→ **WHAT IS REQUIRED**
Among the entries below, find all lines that include "progress" and copy them.

Document layout detection data:
****************

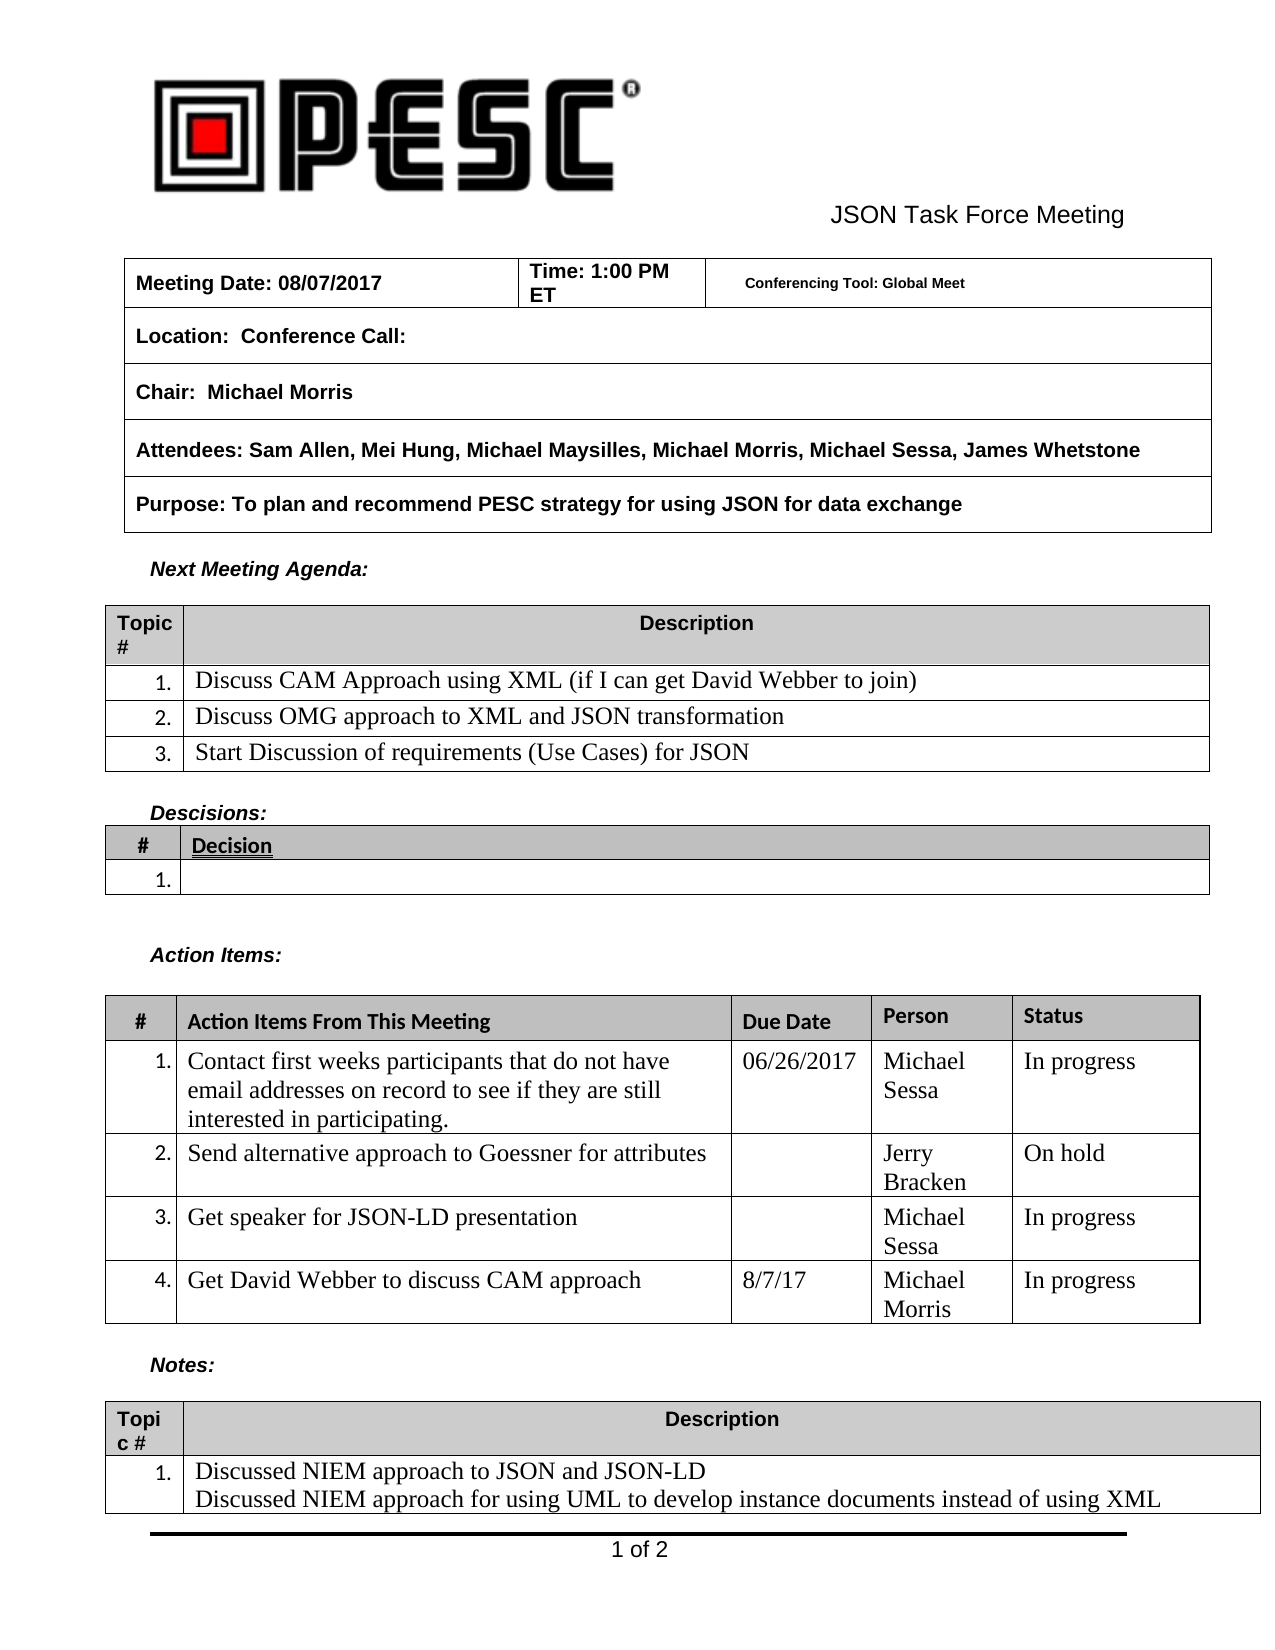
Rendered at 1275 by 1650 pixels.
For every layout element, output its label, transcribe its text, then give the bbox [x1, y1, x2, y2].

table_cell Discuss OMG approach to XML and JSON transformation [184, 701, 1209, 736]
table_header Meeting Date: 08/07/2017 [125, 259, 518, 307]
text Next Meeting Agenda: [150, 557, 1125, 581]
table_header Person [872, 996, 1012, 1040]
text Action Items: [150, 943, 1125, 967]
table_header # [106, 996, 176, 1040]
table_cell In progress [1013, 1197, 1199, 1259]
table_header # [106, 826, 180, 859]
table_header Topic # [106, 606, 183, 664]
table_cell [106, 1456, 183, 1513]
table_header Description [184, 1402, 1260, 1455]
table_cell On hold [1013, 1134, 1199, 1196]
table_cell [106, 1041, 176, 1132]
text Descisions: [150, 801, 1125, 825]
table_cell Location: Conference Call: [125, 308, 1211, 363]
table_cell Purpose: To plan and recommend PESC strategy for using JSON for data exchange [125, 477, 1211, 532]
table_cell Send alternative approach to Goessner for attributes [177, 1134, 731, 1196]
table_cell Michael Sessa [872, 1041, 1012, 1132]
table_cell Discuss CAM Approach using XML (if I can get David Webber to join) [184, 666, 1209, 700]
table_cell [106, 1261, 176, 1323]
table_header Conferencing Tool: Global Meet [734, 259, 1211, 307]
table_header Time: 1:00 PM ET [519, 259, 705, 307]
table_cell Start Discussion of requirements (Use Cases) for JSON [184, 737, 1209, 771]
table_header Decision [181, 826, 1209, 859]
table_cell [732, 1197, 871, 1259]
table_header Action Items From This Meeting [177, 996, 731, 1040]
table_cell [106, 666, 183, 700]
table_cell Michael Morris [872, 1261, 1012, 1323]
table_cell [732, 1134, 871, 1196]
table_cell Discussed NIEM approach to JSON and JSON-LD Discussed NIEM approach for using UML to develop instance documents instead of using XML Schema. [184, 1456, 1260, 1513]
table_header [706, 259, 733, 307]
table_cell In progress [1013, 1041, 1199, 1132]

****************

→ **OUTPUT BELOW**
table_cell In progress [1013, 1197, 1199, 1259]
table_cell In progress [1013, 1041, 1199, 1132]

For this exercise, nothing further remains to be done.